---- SEITENTEXT

Der frühe Gerhard Richter (* 1932) der 1960er und 1970er Jahre erarbeitete sich anhand von wenigen Motiven Ausgangspunkte für ein höchst komplexes Werk. Malerei sui generis auf der Metaebene zu hinterfragen und gleichzeitig neu zubegründen, ist die Reaktion des 1962 aus der DDR geflohenen Malers auf die Avantgarde(n) in Düsseldorf. Das traditionsreiche Arbeiten mit Pinsel und Farbe auf Leinwand galt angesichts von Neo-Dada, Fluxus, Happening, ZERO und Environment, Film und Videokunst als überholt, was Richter jedoch nicht davon abhielt, sich mit der Bedingtheit des Mediums Malerei auseinanderzusetzen. In Bildern von Türen und Fenstern zitiert er den Topos des Ausblicks auf eine (andere) Welt, in minimalistisch-konkreten Farbkarten Zufallsrhythmus und Stillosigkeit, in verwischten Porträts und Autobildern stellte er Fragen nach der Abbildbarkeit der flüchtigen Welt angesichts Fotografie, Massenmedien und vor allem eines platonischen Weltbilds.
Deutschland | Bonn: Kunstmuseum Bonn
15.6. – 1.10.2017
Belgien | Gent: Stedelijk Museum voor Actuele Kunst
21.10.2017 – 18.2.2018
Die Ausstellung im Kunstmuseum Bonn vereint eine konzentrierte Auswahl von 25 Werken, in denen Gerhard Richter über einen Zeitraum von 1962 bis 1986 Grundlagen seines Denkens (über Kunst, über Malerei) und damit die Basis seines Werks entwickelte. Wenn auch zu den Konstanten des Richter‘schen Arbeitens Stilbruch1, Affirmation und Subversion einander immer wieder die Hand gaben und noch geben, so konstatieren die Kuratoren Christoph Schreier und Martin Germann den Vorhang-, Fenster- und Türbildern der 1960er und 1970er Jahre eine programmatische Qualität. Eigentlich ist Gerhard Richter für seine verwischten Fotobilder der Sechziger Jahre bekannt (→ Gerhard Richter. Bilder einer Epoche). Doch über seine Auseinandersetzung mit dem medialen Abbild und dessen Verhältnis zum gemalten (Ab-)Bild der Welt bzw. beider zur Realität beschäftigte sich der 1961 aus Dresden nach Düsseldorf geflohene Maler mit so scheinbar banalen Motiven wie Vorhängen, Fenstern und Röhren.

--------
---- EINTRÄGE

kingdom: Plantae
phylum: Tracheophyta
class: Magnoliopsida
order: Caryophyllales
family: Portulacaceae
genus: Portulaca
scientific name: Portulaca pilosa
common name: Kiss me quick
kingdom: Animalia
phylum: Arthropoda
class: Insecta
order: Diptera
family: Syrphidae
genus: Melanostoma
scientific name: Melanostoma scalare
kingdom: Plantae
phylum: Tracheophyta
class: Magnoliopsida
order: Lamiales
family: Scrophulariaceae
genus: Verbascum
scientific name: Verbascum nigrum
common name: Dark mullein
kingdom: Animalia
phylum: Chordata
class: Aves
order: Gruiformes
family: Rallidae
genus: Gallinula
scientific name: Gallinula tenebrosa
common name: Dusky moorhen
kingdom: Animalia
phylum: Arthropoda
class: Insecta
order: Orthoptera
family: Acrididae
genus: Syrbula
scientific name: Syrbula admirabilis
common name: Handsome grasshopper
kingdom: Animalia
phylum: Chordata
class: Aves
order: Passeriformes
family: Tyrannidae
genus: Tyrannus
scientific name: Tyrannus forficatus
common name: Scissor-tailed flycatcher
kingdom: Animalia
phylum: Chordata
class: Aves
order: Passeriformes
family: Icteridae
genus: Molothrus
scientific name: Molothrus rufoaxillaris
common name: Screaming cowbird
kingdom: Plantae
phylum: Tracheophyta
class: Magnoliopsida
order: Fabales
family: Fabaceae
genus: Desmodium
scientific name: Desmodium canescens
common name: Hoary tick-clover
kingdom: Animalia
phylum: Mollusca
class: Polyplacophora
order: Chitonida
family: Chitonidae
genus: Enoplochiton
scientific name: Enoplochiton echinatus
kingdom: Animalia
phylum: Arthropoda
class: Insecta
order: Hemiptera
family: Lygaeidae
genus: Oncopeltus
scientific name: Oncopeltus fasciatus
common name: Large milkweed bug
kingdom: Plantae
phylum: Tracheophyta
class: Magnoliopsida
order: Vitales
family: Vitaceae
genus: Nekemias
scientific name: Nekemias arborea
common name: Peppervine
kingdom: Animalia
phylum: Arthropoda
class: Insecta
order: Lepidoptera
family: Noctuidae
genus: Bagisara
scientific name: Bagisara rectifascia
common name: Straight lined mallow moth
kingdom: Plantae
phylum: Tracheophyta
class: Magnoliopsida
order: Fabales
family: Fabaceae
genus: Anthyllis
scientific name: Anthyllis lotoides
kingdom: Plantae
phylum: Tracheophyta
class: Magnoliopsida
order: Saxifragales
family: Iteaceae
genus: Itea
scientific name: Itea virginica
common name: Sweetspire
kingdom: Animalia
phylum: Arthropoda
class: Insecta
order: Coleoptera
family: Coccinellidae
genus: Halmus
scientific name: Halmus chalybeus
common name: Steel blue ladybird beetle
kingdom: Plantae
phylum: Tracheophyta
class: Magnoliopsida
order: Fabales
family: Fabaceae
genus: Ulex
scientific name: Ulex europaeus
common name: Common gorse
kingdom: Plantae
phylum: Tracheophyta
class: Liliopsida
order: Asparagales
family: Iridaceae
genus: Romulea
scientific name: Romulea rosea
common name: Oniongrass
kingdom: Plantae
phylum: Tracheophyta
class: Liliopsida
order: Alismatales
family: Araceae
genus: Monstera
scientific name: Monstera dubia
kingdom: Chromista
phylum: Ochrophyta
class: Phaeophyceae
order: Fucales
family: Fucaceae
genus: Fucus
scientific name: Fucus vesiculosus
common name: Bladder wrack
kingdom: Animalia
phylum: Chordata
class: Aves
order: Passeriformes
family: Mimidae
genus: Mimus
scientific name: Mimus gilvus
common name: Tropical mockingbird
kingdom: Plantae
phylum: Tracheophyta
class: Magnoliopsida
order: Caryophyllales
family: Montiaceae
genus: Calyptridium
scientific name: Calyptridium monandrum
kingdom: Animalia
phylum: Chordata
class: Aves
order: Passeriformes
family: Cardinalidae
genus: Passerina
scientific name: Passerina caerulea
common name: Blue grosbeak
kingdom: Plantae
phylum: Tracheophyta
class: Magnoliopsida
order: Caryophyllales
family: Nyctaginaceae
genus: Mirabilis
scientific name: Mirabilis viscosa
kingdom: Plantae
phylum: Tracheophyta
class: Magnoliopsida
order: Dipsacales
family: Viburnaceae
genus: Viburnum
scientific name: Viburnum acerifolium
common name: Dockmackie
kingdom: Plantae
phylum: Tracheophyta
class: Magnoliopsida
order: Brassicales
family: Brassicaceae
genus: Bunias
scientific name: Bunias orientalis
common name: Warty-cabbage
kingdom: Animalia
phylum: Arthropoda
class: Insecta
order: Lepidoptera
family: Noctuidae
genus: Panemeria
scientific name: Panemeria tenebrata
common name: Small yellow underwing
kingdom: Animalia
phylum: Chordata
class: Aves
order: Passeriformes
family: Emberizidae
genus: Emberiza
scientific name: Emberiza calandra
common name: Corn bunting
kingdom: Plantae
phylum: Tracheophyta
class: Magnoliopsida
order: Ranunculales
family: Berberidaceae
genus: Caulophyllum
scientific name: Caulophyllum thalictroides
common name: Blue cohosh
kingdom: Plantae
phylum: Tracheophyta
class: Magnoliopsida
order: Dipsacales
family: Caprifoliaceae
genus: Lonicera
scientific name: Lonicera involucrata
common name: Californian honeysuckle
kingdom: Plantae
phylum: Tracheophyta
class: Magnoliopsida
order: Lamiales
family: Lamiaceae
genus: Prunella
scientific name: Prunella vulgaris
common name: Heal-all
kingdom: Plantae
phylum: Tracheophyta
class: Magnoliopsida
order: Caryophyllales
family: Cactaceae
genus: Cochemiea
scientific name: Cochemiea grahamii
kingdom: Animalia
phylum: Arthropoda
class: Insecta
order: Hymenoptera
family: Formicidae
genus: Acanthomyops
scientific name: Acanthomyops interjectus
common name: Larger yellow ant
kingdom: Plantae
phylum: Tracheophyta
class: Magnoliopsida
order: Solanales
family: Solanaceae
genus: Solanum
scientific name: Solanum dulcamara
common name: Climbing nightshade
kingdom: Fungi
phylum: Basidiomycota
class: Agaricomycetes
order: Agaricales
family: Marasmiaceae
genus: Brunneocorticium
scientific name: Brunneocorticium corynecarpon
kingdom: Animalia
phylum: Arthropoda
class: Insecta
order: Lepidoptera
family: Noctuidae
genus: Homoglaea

--------

AUFGABENSTELLUNG:
1) Fassen Sie den Absatz des Seitentexts, der mit „Die Ausstellung im Kunstmuseum Bonn“ beginnt, in höchstens drei Sätzen zusammen.
2) Führen Sie den Seitentext über Gerhard Richter im Anschluss an seinen letzten Satz fort.

LÖSUNGEN:
1) Das Kunstmuseum Bonn zeigt 25 Werke, in denen Gerhard Richter zwischen 1962 und 1986 die Grundlagen seines Denkens über Kunst und Malerei entwickelte. Die Kuratoren Christoph Schreier und Martin Germann sprechen seinen Vorhang-, Fenster- und Türbildern der 1960er und 1970er Jahre eine programmatische Qualität zu. Bekannt ist Richter vor allem für seine verwischten Fotobilder der Sechziger Jahre, doch in seiner Auseinandersetzung mit dem medialen Abbild wandte er sich auch scheinbar banalen Motiven wie Vorhängen, Fenstern und Röhren zu.

2)
„Ich kann über Wirklichkeit nichts Deutliches sagen als mein Verhältnis zur Wirklichkeit, und das hat dann was zu tun mit Unschärfe, Unsicherheit, Flüchtigkeit, Teilweisigkeit […]. Ich misstraue nicht der Realität, von der ich ja so gut wie gar nichts weiß, sondern dem Bild von der Realität, das unsere Sinne vermitteln und das unvollkommen ist, beschränkt.“2 (Gerhard Richter 1972)
Vorhänge und Fenster sind kunsttheoretisch wie kunsthistorisch höchst aufgeladene Topoi. Zum einen gehört der Vorhang zum Gründungsmythos der Malerei: Plinius d. Ä. überlieferte einen Künstlerwettstreit zwischen Zeuxis und Parrhasios, die malerische Qualität am Augentrug festmacht. Parrhasios hatte einen Vorhang gemalt, hinter dem sein Kollege das vermeintliche Wettbewerbsbild vermutete. Erst als er vergeblich veruscht hatte, den Vorhang zur Seite zu schieben, bemerkte er seinen Irrtum.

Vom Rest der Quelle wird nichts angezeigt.